→ **Task requirements**
Take the data below and copy exactly the lines starting at the one with "4. Geriatric Disorders……Page 168" and finishing at the one with "is built on", both included.

→ **Data in this exercise**
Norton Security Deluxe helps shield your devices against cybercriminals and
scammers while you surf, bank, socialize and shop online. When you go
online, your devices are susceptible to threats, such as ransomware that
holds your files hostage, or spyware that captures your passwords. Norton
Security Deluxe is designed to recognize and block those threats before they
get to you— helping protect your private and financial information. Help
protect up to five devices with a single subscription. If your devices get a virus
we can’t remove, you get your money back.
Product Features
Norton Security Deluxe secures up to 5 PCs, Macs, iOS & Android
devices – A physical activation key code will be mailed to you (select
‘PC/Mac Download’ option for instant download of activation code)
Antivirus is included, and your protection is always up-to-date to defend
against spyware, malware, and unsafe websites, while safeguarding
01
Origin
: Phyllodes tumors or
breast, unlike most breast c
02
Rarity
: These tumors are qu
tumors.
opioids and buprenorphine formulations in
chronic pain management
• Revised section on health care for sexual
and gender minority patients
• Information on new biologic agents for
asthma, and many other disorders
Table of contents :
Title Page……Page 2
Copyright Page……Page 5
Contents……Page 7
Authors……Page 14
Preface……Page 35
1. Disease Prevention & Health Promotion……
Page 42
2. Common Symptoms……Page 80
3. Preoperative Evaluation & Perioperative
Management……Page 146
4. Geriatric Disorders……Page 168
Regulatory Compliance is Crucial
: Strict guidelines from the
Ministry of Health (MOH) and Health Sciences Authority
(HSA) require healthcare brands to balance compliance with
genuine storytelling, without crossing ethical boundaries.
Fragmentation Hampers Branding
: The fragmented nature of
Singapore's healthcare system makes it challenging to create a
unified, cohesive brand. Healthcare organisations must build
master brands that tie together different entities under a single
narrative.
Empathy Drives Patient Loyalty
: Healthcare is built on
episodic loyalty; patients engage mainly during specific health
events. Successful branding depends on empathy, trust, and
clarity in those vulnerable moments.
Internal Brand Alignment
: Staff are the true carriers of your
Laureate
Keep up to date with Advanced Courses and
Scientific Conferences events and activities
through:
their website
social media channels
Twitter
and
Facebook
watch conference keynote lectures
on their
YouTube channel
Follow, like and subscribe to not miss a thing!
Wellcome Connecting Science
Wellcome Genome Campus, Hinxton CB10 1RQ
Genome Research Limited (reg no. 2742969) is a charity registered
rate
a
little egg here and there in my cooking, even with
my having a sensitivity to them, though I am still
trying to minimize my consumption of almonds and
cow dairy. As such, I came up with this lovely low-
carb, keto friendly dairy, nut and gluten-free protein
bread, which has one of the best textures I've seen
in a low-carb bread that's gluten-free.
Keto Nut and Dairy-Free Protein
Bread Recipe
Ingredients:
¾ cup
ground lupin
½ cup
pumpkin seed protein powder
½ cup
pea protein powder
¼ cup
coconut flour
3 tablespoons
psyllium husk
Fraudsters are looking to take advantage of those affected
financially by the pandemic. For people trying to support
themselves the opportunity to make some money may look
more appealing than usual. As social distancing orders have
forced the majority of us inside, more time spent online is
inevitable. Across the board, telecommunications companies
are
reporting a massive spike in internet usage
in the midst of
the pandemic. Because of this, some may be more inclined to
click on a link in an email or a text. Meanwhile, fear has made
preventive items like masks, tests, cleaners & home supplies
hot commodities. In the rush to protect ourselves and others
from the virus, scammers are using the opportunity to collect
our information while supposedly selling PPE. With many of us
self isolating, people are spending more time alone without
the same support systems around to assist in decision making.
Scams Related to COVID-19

→ **Problem solution**
4. Geriatric Disorders……Page 168
Regulatory Compliance is Crucial
: Strict guidelines from the
Ministry of Health (MOH) and Health Sciences Authority
(HSA) require healthcare brands to balance compliance with
genuine storytelling, without crossing ethical boundaries.
Fragmentation Hampers Branding
: The fragmented nature of
Singapore's healthcare system makes it challenging to create a
unified, cohesive brand. Healthcare organisations must build
master brands that tie together different entities under a single
narrative.
Empathy Drives Patient Loyalty
: Healthcare is built on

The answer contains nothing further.